### Written task
Your task is to set down the line containing "Editeur: Jean-Paul Bertemes (FNR)" and every later line of the entries, word for word, including the last.

Segment Start: Listed entries

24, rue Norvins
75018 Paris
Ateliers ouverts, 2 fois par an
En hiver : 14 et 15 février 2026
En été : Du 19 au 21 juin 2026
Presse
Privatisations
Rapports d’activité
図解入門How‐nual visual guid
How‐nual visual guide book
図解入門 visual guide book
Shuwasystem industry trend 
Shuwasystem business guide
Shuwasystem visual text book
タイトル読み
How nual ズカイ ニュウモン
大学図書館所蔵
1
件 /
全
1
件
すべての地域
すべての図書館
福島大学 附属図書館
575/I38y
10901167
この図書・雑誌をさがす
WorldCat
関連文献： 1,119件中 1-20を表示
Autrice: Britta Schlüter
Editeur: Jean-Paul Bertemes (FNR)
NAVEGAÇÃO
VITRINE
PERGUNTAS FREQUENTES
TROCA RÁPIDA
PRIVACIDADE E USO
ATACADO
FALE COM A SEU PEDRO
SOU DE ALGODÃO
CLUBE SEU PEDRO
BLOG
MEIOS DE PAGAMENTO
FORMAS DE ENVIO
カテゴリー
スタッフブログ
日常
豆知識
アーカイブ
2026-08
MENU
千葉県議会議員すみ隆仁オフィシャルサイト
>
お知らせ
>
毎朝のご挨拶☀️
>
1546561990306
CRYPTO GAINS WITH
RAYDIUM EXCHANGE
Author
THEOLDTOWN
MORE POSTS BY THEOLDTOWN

Segment End: Listed entries

### Answer to the problem
Editeur: Jean-Paul Bertemes (FNR)
NAVEGAÇÃO
VITRINE
PERGUNTAS FREQUENTES
TROCA RÁPIDA
PRIVACIDADE E USO
ATACADO
FALE COM A SEU PEDRO
SOU DE ALGODÃO
CLUBE SEU PEDRO
BLOG
MEIOS DE PAGAMENTO
FORMAS DE ENVIO
カテゴリー
スタッフブログ
日常
豆知識
アーカイブ
2026-08
MENU
千葉県議会議員すみ隆仁オフィシャルサイト
>
お知らせ
>
毎朝のご挨拶☀️
>
1546561990306
CRYPTO GAINS WITH
RAYDIUM EXCHANGE
Author
THEOLDTOWN
MORE POSTS BY THEOLDTOWN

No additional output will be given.